───── Reading text

Retrospective Review: Do Agencies’ Proposals Measure Up?

From: George Washington University/Regulatory Studes Center–Regulatory Commentary

Sofie E. Miller, Policy Analyst

As part of our continuing focus on retrospective review of regulations, the GW Regulatory Studies Center is commencing a new initiative, the Retrospective Review Comment Project. Through this project, we will examine significant proposed regulations to assess whether they include plans for conducting retrospective review, and submit comments to provide suggestions on how best to incorporate plans for retrospective review when new regulations are issued. Our first retrospective review comment is on the National Labor Relations Board’s Representation Case Procedures proposal.

To allow for meaningful retrospective review of regulations once they are final, multiple government guidelines instruct agencies to incorporate retrospective review into their proposals during the rulemaking process. This ex post review makes it possible for members of the public—and for the agencies that regulate them—to measure both whether a particular rule has had its intended effect, and whether the agencies’ ex ante analysis was approximately correct.

Retrospective Review Criteria· Did the Agency clearly identify the problem that its proposed rule is intended to solve?

· Did the Agency provide clear, measurable metrics that reviewers can use to evaluate whether the regulation achieves its policy goals?

· Did the Agency commit to collecting information to assess whether its measurable metrics are being reached?

· Did the Agency provide a clear timeframe for the accomplishment of its stated metrics and the collection of information to support its findings?

· Did the Agency write its proposal to allow measurement of both outputs and outcomes to enable review of whether the standards directly result in the intended outcomes?

──────────
───── Supplied data

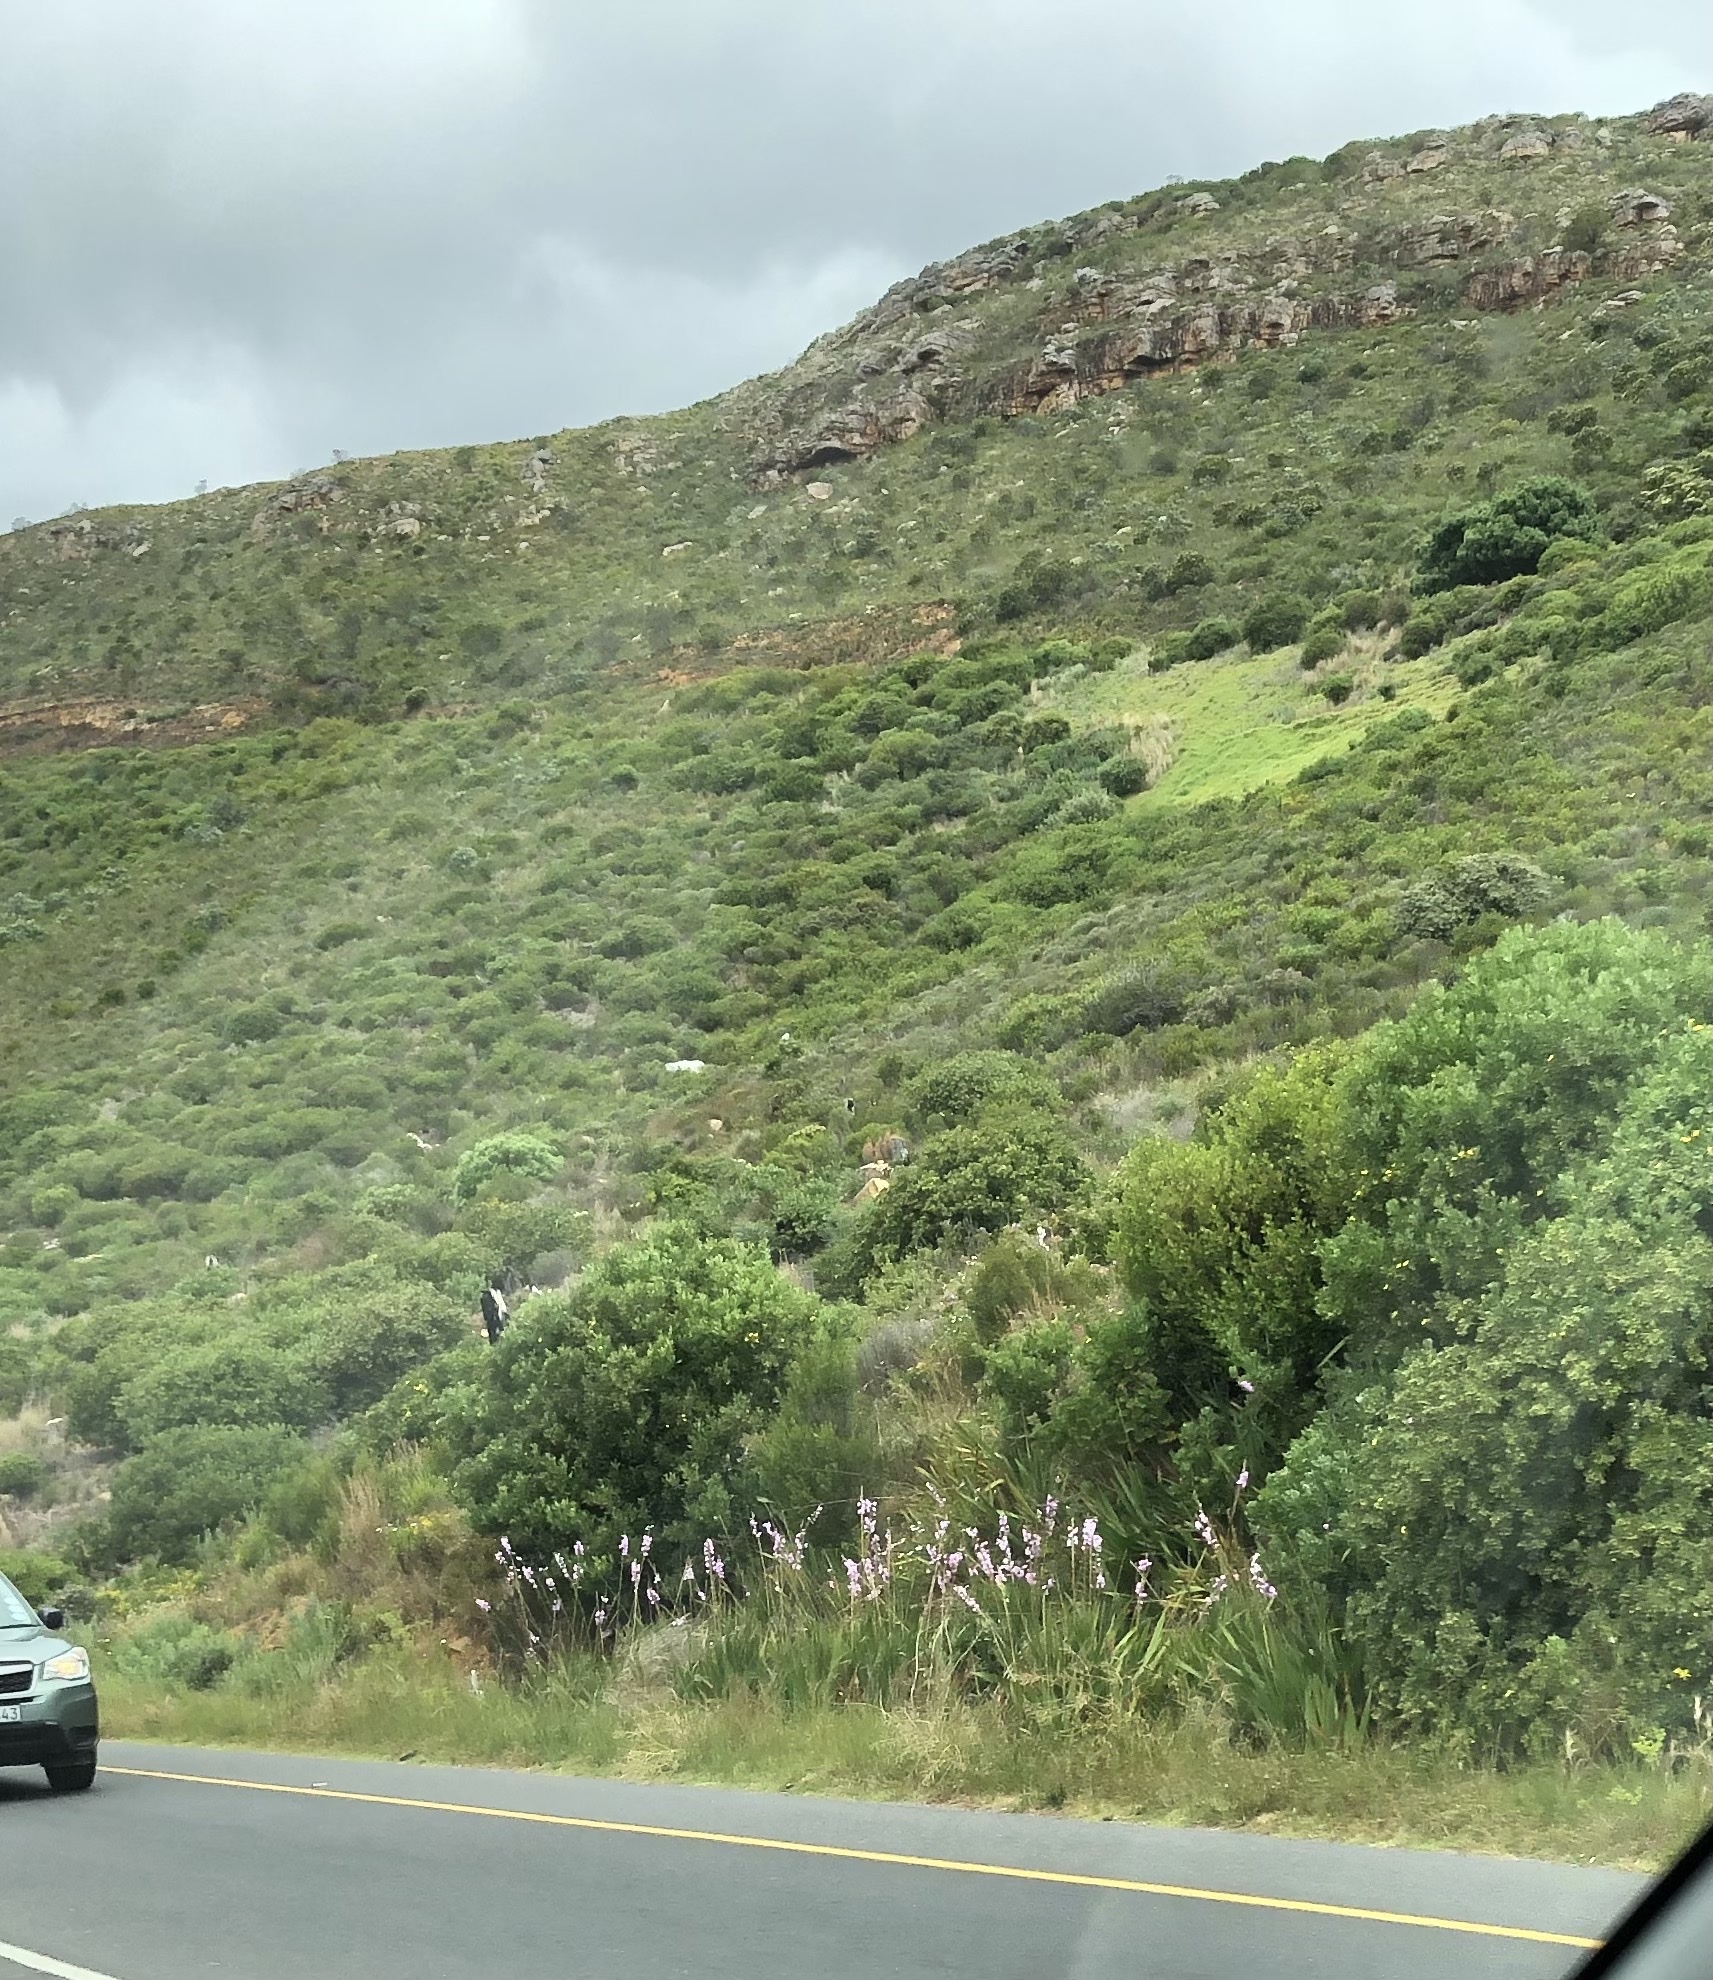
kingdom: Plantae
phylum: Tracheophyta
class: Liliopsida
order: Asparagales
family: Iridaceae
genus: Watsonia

──────────
───── Supplied data

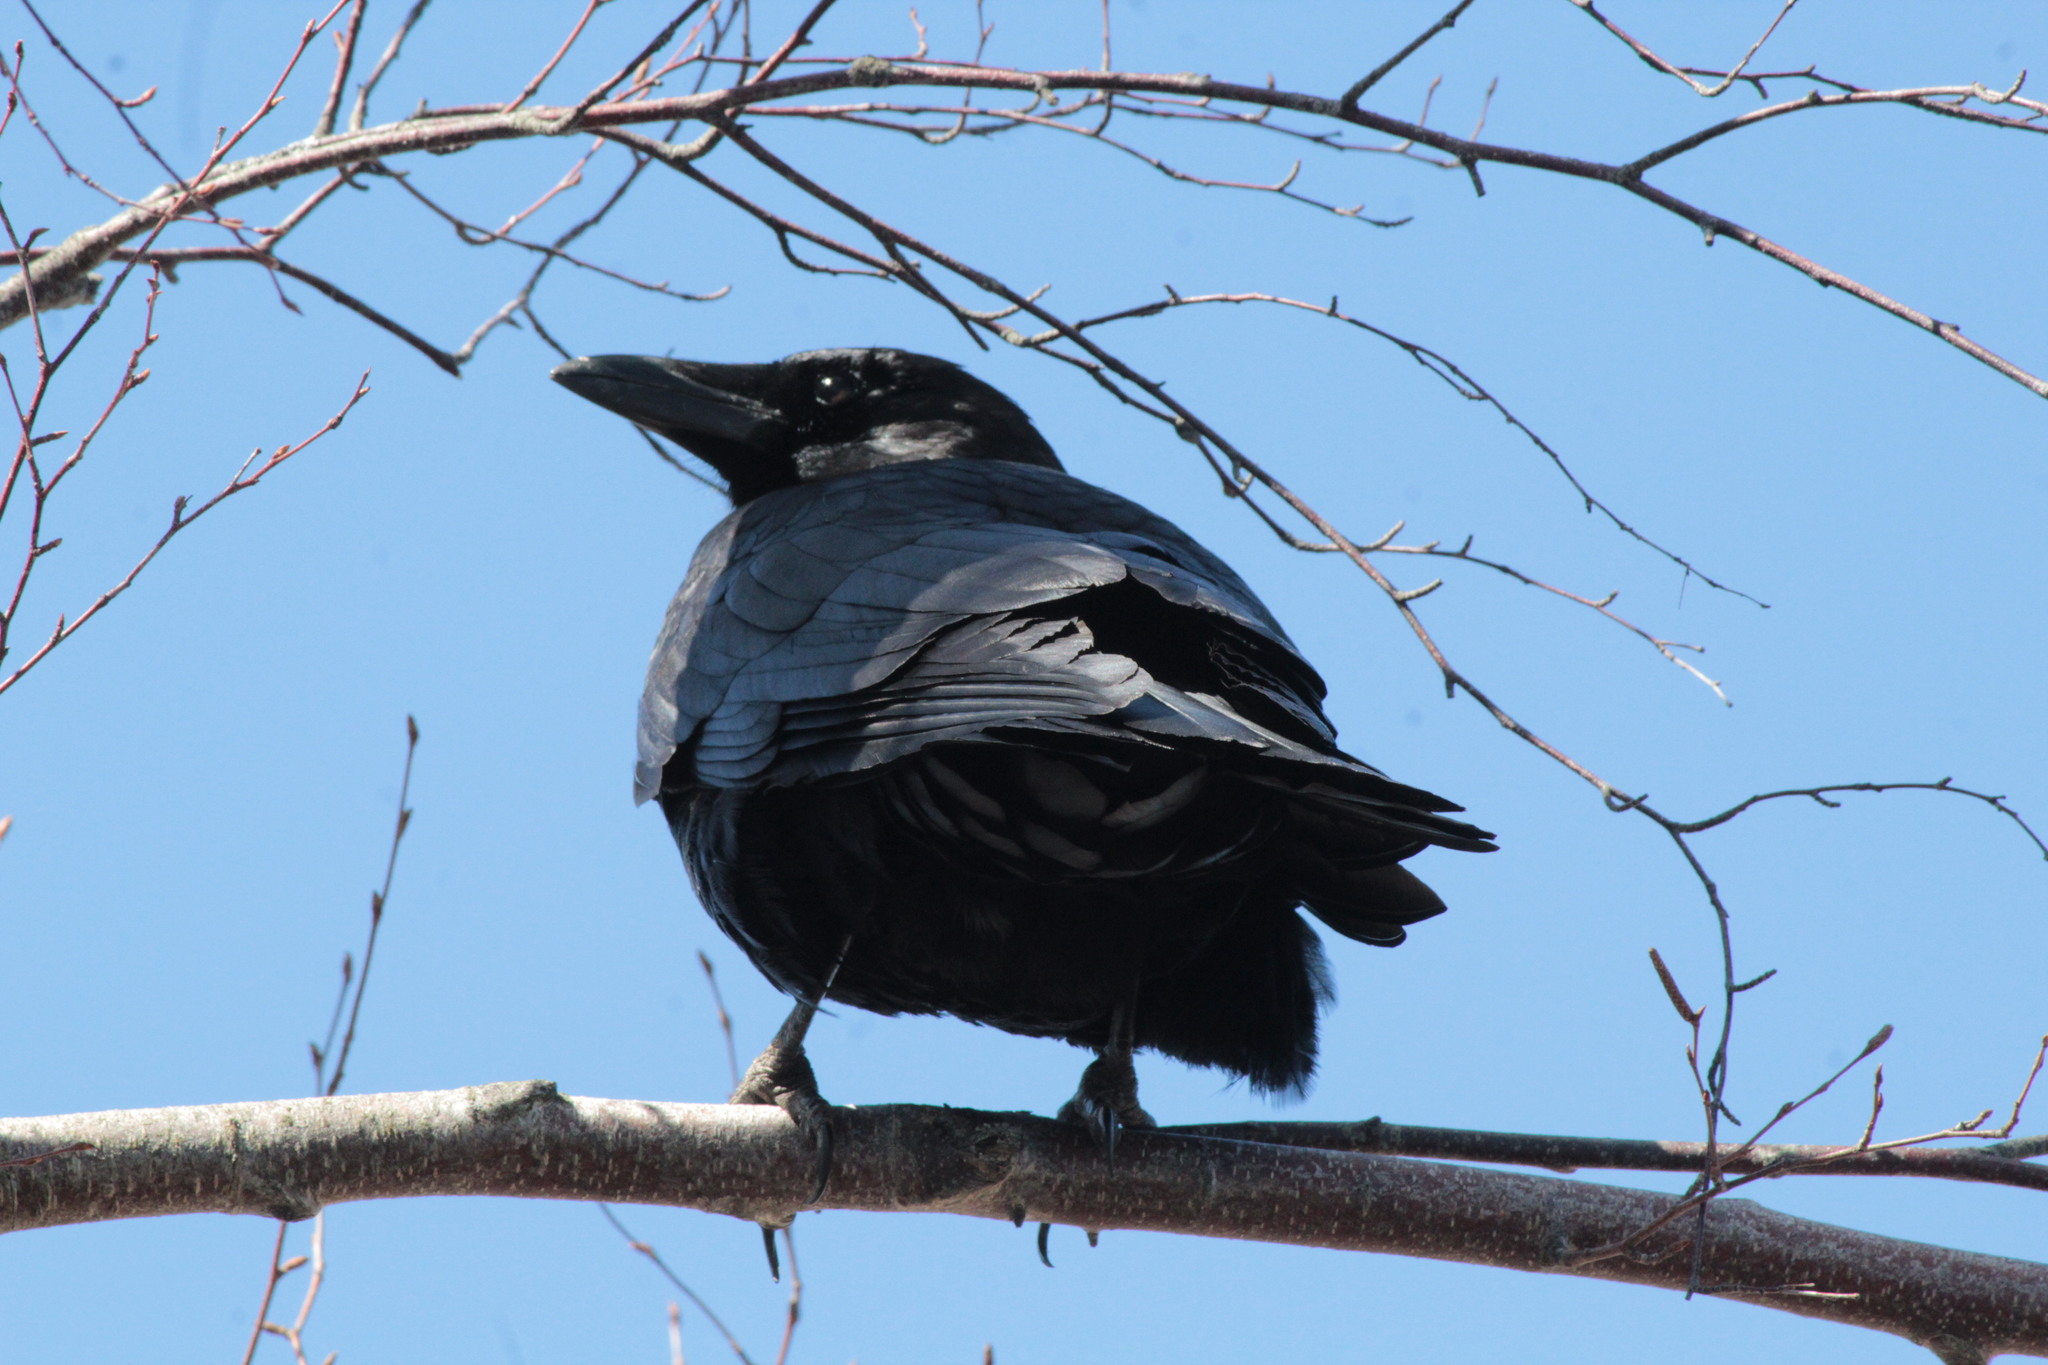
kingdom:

──────────
───── Supplied data

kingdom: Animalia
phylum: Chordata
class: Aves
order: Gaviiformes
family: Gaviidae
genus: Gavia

──────────

Stated goal 1: Copy out the passage of the retrospective review commentary, starting with "Retrospective Review Criteria· Did" and going on through "support its findings?".
Stated goal 2:
Answer these questions using the retrospective review commentary.
(a) What is the name of the new initiative the GW Regulatory Studies Center is commencing?
(b) Which proposal is the subject of the first retrospective review comment?
(c) According to the last criterion, the Agency's proposal should allow measurement of which two things?

Exercise output 1:
Retrospective Review Criteria· Did the Agency clearly identify the problem that its proposed rule is intended to solve?

· Did the Agency provide clear, measurable metrics that reviewers can use to evaluate whether the regulation achieves its policy goals?

· Did the Agency commit to collecting information to assess whether its measurable metrics are being reached?

· Did the Agency provide a clear timeframe for the accomplishment of its stated metrics and the collection of information to support its findings?

Exercise output 2:
(a) The Retrospective Review Comment Project.
(b) The National Labor Relations Board's Representation Case Procedures proposal.
(c) Outputs and outcomes.